In the matched dataset, patient characteristics at diagnosis and comparing six cycles and eight cycles, and survivor and non-survivor groups are summarized in Table 1. Median age at diagnosis was 72 years (range, 27-90 years) and 71.0% (196/276) of the patients were aged ≥65 years. There was no significant difference in the G8 score between the two groups (six versus eight cycles) only in the elderly population aged ≥65 years (P = 0.384). The six-cycle group showed significantly higher tARDI than the eight-cycle group. Patients who underwent high-dose chemotherapy (HDT) with autologous stem cell transplantation (ASCT) were significantly more frequent in the six-cycle group than in the eight-cycle group, but less frequent in the survivor group than in the non-survivor group.
Overall survival outcomes
Kaplan–Meier survival curves for the six-cycle and eight-cycle groups using the matched dataset are shown in Figure 1. No significant difference in OS was seen between groups depending on the number of cycles of standard regimens (log-rank P = 0.406). The same result was also demonstrated in the Kaplan–Meier survival curves using the original dataset (Supplementary Figure S4, available at https://doi.org/10.1016/j.esmoop.2021.100210).
Predictors of OS
Median follow-up in the matched dataset was 34.3 months (range, 4.4-137.5 months), and 73 patients (26.4%) died (35 patients in the six-cycle group versus 38 patients in the eight-cycle group). No patient died of AEs during the treatment period. Multivariate Cox hazards proportional models for OS were created to evaluate the impact of prognostic covariates (Table 2). Male sex, IPI, and CCI were the independent predictors for all-cause mortality. The difference in number of cycles of standard regimens did not show any significant influence on survival (HR 0.849, 95% CI 0.453-1.588, P = 0.608). There was no interaction of the subtype (GCB, ABC, or unknown) on the relationship between the number of cycles of standard regimens and survival in post hoc analysis (P for interaction = 0.185).

* [Problem 1]
In the chemotherapy cycle study extract, what was the median follow-up in the matched dataset?
* [Problem 2]
Duplicate the part of the chemotherapy cycle study extract starting with "Overall survival outcomes" and going on through "available at https://doi.org/10.1016/j.esmoop.2021.100210).".
* [Problem 3]
List every independent predictor for all-cause mortality named in the chemotherapy cycle study extract.

* [Dataset content]
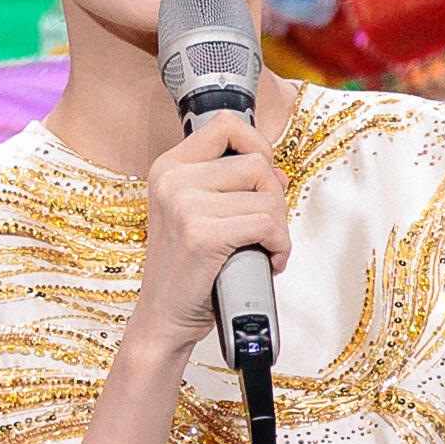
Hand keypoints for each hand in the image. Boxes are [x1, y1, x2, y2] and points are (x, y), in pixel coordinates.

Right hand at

* [Response box 1]
34.3 months (range, 4.4-137.5 months)

* [Response box 2]
Overall survival outcomes
Kaplan–Meier survival curves for the six-cycle and eight-cycle groups using the matched dataset are shown in Figure 1. No significant difference in OS was seen between groups depending on the number of cycles of standard regimens (log-rank P = 0.406). The same result was also demonstrated in the Kaplan–Meier survival curves using the original dataset (Supplementary Figure S4, available at https://doi.org/10.1016/j.esmoop.2021.100210).

* [Response box 3]
Male sex, IPI, CCI